Here is is working as I wanted:
I’m really happy with this! I will add a fill thing like the other slider but for now this is pretty much what I wanted. I like how the cursor disappears and shows up were you expect it - next to the arrow point. I also tried to use the arrow sprite on the built in slider to see if I could line it up with the point and it seems like there’s a strange offset. I’m glad I have this custom one though because I know how it all works.
What’s next?
I think I should turn this into a custom UI Element so I can just drop them in to UI Docs, and maybe I can make it horizontal too. Not sure how soon I will need it but it’s all a lot of learning!
After that?
In hindsight, the “doable” list I had yesterday was too long 😂 I meandered a lot too so I didn’t get a focused list done. Maybe my brain knew that the top item on the list wasn’t just one thing.

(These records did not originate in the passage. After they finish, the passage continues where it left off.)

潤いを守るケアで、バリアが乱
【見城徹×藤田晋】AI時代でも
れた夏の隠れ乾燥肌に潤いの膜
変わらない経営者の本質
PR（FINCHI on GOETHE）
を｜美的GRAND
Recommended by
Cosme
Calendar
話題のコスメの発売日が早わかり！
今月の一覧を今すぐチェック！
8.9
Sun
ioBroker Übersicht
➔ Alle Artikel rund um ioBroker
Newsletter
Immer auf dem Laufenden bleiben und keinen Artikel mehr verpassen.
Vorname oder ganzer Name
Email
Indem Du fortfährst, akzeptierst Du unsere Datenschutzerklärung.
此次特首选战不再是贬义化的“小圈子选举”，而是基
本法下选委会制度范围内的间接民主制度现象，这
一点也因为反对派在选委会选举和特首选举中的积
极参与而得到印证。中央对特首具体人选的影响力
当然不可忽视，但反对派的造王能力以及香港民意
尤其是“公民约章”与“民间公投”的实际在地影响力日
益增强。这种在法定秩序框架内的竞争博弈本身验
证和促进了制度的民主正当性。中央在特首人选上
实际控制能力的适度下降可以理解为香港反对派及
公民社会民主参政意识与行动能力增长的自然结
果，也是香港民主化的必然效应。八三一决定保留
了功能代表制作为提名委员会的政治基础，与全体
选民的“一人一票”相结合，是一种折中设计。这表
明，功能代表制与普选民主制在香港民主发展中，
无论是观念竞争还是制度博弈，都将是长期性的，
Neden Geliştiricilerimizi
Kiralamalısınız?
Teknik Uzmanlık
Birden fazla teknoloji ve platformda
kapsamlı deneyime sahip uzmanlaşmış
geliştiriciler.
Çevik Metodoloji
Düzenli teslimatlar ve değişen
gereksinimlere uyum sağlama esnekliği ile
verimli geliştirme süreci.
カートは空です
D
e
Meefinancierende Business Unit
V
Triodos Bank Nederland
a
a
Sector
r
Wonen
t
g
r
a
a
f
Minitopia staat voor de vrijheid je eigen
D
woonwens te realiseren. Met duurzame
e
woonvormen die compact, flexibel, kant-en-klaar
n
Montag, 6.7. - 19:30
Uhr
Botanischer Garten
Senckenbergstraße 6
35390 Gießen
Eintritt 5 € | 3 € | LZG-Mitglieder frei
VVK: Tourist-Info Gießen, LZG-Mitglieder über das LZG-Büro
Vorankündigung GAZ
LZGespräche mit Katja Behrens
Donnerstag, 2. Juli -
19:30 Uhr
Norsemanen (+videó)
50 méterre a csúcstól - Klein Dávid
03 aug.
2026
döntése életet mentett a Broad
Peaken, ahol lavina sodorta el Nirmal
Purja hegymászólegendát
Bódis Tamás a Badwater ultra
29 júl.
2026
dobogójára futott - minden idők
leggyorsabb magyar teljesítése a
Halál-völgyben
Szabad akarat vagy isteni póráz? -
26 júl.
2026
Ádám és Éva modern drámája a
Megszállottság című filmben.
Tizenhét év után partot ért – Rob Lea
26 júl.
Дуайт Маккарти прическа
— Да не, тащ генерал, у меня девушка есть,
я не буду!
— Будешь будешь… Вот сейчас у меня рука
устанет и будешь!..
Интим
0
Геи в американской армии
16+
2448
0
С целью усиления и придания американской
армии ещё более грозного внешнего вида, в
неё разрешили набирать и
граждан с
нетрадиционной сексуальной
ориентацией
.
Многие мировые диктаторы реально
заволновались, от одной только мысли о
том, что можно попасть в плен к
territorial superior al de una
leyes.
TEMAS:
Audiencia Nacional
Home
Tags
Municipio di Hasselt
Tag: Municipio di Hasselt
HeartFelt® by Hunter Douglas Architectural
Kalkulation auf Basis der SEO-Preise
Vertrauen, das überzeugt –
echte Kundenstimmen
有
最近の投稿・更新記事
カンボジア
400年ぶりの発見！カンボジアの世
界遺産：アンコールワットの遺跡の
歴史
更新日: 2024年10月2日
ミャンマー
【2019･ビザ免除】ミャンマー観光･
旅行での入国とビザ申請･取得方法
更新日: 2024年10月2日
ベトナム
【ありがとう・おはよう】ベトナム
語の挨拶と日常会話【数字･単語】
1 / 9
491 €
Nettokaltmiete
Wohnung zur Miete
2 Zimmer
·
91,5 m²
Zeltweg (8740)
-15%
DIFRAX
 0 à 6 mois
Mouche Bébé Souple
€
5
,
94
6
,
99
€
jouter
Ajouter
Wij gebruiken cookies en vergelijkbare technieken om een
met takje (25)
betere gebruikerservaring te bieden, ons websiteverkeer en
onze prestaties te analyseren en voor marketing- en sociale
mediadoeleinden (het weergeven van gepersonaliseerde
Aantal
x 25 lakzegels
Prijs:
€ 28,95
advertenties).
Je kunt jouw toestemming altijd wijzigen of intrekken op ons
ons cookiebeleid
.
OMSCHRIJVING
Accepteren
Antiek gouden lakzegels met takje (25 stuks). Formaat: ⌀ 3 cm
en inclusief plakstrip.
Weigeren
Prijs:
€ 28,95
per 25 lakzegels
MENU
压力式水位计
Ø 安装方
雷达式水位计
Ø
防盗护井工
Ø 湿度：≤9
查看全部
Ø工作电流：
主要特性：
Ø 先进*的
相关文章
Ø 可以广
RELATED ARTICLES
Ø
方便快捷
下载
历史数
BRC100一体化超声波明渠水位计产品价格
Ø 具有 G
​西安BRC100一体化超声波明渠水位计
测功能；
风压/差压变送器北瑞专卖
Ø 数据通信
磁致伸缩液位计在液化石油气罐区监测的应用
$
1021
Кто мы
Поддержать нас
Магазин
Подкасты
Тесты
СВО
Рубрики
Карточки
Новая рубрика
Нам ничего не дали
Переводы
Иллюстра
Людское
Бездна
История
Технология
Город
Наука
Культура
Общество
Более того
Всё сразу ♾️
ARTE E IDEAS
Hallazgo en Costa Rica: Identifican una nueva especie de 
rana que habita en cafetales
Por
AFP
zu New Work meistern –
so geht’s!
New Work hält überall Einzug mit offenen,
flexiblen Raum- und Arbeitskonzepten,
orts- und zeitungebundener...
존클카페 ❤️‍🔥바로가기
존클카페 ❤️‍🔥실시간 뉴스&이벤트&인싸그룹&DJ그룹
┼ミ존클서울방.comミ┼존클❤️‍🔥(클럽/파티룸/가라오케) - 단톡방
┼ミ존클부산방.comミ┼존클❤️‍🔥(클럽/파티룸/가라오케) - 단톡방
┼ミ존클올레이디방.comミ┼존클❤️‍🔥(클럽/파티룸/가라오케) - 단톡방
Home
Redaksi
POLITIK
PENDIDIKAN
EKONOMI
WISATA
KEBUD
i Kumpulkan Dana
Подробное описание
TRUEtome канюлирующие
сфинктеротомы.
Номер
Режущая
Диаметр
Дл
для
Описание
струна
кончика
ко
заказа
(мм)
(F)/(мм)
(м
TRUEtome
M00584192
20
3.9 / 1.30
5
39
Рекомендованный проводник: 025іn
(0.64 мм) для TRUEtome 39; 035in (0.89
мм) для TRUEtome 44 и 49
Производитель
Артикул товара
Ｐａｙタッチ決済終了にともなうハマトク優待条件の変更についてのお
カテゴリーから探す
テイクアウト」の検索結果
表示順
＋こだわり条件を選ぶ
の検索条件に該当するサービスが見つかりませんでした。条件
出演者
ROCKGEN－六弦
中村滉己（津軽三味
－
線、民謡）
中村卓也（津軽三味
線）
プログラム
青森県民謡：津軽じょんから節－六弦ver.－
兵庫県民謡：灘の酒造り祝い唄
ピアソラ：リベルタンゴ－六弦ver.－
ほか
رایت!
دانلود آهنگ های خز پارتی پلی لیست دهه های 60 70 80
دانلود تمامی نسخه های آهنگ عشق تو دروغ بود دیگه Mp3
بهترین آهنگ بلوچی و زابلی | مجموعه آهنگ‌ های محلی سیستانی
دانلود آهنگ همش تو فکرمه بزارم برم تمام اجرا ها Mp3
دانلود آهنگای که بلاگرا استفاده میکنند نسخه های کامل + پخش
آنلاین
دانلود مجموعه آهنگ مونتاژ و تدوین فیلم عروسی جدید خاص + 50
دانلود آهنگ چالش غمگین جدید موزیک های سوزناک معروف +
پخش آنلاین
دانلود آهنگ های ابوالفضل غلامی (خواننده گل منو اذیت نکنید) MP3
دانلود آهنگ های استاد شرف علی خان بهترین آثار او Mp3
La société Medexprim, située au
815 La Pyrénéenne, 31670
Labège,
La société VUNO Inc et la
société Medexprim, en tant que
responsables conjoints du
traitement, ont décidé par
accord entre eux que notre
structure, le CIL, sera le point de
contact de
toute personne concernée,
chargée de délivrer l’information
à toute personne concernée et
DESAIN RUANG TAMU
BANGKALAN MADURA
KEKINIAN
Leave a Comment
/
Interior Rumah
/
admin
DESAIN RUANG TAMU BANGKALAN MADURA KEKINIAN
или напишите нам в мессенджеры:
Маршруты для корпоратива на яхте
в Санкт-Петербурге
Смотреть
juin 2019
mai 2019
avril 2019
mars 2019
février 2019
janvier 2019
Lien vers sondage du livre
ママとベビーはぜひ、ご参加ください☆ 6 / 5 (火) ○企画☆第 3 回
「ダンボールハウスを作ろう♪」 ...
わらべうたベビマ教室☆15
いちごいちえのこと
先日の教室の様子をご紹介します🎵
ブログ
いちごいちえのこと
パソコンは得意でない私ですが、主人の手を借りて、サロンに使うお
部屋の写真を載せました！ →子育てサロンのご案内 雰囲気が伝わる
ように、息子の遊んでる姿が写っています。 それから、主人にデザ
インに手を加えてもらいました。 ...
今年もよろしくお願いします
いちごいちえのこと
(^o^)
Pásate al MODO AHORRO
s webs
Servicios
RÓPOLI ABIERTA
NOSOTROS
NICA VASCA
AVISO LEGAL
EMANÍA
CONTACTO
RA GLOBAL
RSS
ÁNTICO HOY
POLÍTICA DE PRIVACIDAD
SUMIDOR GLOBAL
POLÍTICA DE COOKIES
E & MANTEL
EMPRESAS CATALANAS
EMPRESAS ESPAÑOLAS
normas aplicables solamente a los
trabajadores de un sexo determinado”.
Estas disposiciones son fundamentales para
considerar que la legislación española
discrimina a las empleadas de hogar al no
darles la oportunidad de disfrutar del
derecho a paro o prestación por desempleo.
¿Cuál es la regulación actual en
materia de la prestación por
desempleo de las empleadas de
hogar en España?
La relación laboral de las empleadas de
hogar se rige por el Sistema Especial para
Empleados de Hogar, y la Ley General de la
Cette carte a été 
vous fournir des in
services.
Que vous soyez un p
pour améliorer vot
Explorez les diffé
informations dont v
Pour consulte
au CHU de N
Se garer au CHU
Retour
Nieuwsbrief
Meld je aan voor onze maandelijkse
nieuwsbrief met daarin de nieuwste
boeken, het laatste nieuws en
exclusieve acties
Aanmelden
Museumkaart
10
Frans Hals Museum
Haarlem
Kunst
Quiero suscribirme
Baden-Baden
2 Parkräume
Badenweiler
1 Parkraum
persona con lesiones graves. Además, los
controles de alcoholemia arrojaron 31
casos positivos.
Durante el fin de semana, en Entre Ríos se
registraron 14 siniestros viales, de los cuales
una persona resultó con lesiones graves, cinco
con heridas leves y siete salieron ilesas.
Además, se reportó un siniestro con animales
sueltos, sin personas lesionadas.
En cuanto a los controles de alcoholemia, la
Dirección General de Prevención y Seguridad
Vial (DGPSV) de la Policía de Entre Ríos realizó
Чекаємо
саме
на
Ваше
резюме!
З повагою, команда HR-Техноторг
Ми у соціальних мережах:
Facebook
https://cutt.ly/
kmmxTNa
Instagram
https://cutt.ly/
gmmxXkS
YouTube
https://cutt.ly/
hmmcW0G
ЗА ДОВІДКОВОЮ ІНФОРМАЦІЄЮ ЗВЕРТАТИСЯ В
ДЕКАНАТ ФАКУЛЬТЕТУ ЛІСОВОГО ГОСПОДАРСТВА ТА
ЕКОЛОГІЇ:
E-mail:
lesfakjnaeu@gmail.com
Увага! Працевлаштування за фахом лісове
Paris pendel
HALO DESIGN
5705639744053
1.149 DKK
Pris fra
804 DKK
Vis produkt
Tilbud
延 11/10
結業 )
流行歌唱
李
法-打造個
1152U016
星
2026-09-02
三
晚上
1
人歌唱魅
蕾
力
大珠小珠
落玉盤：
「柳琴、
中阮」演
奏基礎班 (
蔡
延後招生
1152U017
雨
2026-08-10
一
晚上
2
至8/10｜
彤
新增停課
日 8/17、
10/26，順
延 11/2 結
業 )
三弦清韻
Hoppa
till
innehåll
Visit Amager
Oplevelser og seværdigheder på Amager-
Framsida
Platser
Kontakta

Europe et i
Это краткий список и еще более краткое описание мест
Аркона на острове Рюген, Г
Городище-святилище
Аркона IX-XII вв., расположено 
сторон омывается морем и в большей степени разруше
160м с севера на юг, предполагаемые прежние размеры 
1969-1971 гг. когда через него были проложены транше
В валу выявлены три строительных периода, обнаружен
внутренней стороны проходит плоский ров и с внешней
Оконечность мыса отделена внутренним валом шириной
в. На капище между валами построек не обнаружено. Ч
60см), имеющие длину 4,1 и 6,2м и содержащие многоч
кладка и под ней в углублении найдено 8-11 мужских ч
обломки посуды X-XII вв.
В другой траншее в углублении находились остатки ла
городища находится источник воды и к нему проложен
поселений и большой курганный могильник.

Today I locked tf in though, I wanted this done and working the way I wanted.
Project Management
I’ll separate the rest of the list into what’s adding vs updating what I have:
| fix | add |
|---|---|
| write a converter so i don’t need multipliers everywhere | add cups and cup seals/lids to stock |
| align the indicators with recipe amounts | give visual + maybe sound feedback for receiving money |
| prevent pouring when stock is 0 for ingredient | give visual for getting it right + getting a tip |
| prevent sealing cup when cup is empty/under a threshold | “end” day when stock is out |
| show end screen with money earned | |
It’s time I move these to a planning app! I was going to go with Monday.com for this one - Trello is nice, but has been a bit basic for my needs. Codecks was also recommended in the discord server, and seems like a great way to work with a team and also show your progress to your community if you have one.
But!!
I actually re-watched a video I saw a year ago by JamieDev on her workflow and I’d like to try the mind mapping because it makes you break down tasks. To Miro first, because its free and I’m not working with anyone else on it!
If I had recalled that one before yesterday maybe I would have seen my task “fix the slider, or have a custom hold and drag interface” and been able to break it down to see that it’s not simple 😂
I threw these into Miro:
Monday.com has an integration with mind maps that turn nodes into tasks - it sounds very appealing but it is paid so for now I’ll just see if I like this method at all.
I had a want for something that could turn TODO comments in my code into a mind map but thinking about it now I don’t know how you would mark them as done without leaving all the TODOs in there. Maybe them not being there is clean enough though. That’s a far in the future idea.
With a little bit of tweaking I have a more expanded plan:
It’s nice to have a pretty planning tool to look at. That’s all for today! I got a lot done.